Integrated Bus Fleet Electrification Planning Through Accelerated Logic-Based Benders Decomposition and Restriction Heuristics

Abstract: To meet sustainability goals and regulatory requirements, transit agencies worldwide are planning partial and complete transitions to electric bus fleets. This paper presents the first comprehensive and computationally efficient multi-period optimization framework integrating the key planning decisions necessary to support such electrification initiatives. Our model, formulated as a two-stage integer program with integer subproblems, jointly optimizes yearly fleet and charging infrastructure investments as well as hourly vehicle scheduling and charging operations. To solve instances of practical relevance to proven optimality, we develop a logic-based Benders decomposition method enhanced by several techniques, including preprocessing, partial decomposition, and a range of classical and monotone Benders cuts derived from relaxations of the operational subproblems. These accelerations yield speedups of up to three orders of magnitude and lead to practical and theoretical insights into Benders cut selection.

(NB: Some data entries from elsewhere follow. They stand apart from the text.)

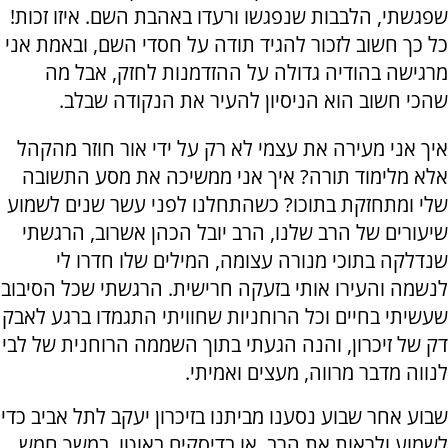
שפגשתי, הלבבות שנפגשו ורעדו באהבת השם. איזו זכות!
כל כך חשוב לזכור להגיד תודה על חסדי השם, ובאמת אני
מרגישה בהודיה גדולה על ההזדמנות לחזק, אבל מה
שהכי חשוב הוא הניסיון להעיר את הנקודה שבלב.
איך אני מעירה את עצמי לא רק על ידי אור חוזר מהקהל
אלא מלימוד תורה? איך אני ממשיכה את מסע התשובה
שלי ומתחזקת בתוכו? כשהתחלנו לפני עשר שנים לשמוע
שיעורים של הרב שלנו, הרב יובל הכהן אשרוב, הרגשתי
שנדלקה בתוכי מנורה עצומה, המילים שלו חדרו לי
לנשמה והעירו אותי בזעקה חרישית. הרגשתי שכל הסיבוב
שעשיתי בחיים וכל הרוחניות שחוויתי התגמדו ברגע לאבק
דק של זיכרון, והנה הגעתי בתוך השממה הרוחנית של לבי
לנווה מדבר מרווה, מעצים ואמיתי.
שבוע אחר שבוע נסענו מביתנו בזיכרון יעקב לתל אביב כדי
לשמוע ולראות את הרב. או בדיסקים באוטו. במשך חמש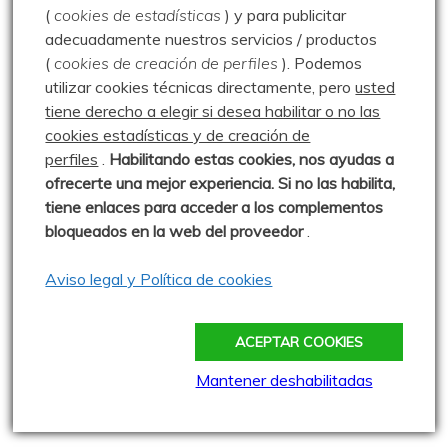
(
cookies de estadísticas
) y para publicitar
Vuelta al Cueto de Comunales
adecuadamente nuestros servicios / productos
– 17.02.24
(
cookies de creación de perfiles
).
Podemos
Publicado: 17 febrero 2024
utilizar cookies técnicas directamente, pero
usted
tiene derecho a elegir si desea habilitar o no las
Aprovechando el buen tiempo,
cookies estadísticas y de creación de
decidimos dar una vuelta al Cueto de Comunales, para
perfiles
.
Habilitando
estas co
okies, nos ayudas a
empezar a hacer
ofrecerte una mejor experiencia. Si no las habilita,
0 comentarios
tiene enlaces para acceder a los complementos
bloqueados en la web del proveedor
.
De Salinas a Barrio Santa
Aviso legal y Política de cookies
María – 30.04.08
Publicado: 30 abril 2008
ACEPTAR COOKIES
Paseo primaveral por el robledal del
Vallejo de las Rozas, que nos lleva desde Salinas de
Mantener deshabilitadas
0 comentarios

We also propose a heuristic tailored for long-term, citywide electrification planning. This approach, which imposes and progressively relaxes additional scheduling constraints, consistently delivers high-quality solutions with optimality gaps below 1% for instances an order of magnitude larger than those considered in prior studies. We illustrate our model using data from the Chicago public bus system, providing managerial insights into optimal investment and operational policies.